Paradigm files an amicus brief in the SEC lawsuit against Binance.
The platform points out the SEC’s “capacious” and “unreasonable” norms, highlighting the need for Congressional authorization.
Per their official announcement, Paradigm opposes the SEC’s gambit despite the platform’s non-involvement with Binance.
The research-driven technology investment firm Paradigm recently filed an amicus brief in the Securities and Exchange Commission’s (SEC) legal war against Binance. In an official statement, Paradigm asserted that they strongly oppose the regulator’s “gambit” despite the platform’s non-involvement with Binance.
On September 29, Paradigm submitted the amicus brief in the SEC-Binance lawsuit to seek justice for the crypto exchange, claiming that the SEC’s theories contradicted the crypto communities’ knowledge of the securities laws.

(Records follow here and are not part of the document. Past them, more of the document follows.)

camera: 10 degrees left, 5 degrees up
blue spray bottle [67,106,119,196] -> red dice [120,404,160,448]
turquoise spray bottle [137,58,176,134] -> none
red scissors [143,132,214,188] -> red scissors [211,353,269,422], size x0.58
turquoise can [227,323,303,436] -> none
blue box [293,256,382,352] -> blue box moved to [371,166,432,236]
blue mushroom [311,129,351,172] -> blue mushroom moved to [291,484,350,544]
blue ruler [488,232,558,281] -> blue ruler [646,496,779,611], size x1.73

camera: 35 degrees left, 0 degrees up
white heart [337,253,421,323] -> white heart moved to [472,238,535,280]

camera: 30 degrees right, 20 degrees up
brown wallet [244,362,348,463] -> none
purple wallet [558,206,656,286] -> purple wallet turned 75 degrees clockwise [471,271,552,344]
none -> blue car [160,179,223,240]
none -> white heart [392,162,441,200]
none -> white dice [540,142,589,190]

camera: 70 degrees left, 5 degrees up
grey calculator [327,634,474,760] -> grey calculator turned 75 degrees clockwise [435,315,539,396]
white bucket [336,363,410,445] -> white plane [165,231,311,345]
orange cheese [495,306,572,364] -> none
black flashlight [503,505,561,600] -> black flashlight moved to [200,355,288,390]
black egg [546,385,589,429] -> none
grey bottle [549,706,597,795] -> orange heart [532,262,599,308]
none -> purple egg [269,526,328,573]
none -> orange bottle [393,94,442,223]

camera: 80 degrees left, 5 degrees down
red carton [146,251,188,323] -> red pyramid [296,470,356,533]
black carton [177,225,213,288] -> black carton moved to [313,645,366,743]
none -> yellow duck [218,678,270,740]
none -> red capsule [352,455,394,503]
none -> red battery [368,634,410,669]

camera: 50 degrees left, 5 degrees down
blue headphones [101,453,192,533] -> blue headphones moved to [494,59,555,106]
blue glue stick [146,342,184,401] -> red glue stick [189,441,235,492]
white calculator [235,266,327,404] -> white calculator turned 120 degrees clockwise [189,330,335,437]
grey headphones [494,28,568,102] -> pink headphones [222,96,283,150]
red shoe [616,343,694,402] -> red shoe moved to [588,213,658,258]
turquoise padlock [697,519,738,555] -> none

The platform pointed out the “critical” ways in which the SEC’s norms are vague.
The first point Paradigm spotlighted was the regulator’s insistence on the Court to accept the “facially incredible argument that an ‘investment contract’ does not require a ‘contract.’” The firm added,
The clear statutory language and case law interpreting it makes clear that an “investment contract” requires contractual undertakings that promise the delivery of future value. A crypto asset sale, particularly one on secondary markets, promises nothing, other than the delivery of the crypto asset. The SEC cannot manifest a formal contract where none exists through clever lawyering.
As the second key idea, the platform sheds light on the SEC’s tactics to categorize all sorts of sales under the same securities law that upends the court’s long-held fact that an asset’s appreciation in value due to market forces does not adequately mean a “reasonable expectation of profits.” Elaborating on the lack of connection between the asset issuer and a secondary purchaser, Paradigm stated, “A shared hope that an asset will appreciate in value might create a common interest, but that hope does not constitute a common enterprise.”
Finally, the firm questioned the SEC’s “capacious” and “unreasonable” interpretation of the investment contract, reiterating the need for a “clear congressional authorization” for a convenient and comprehensive crypto regulation. Paradigm added, “Only Congress can and should fill those gaps, not the SEC.”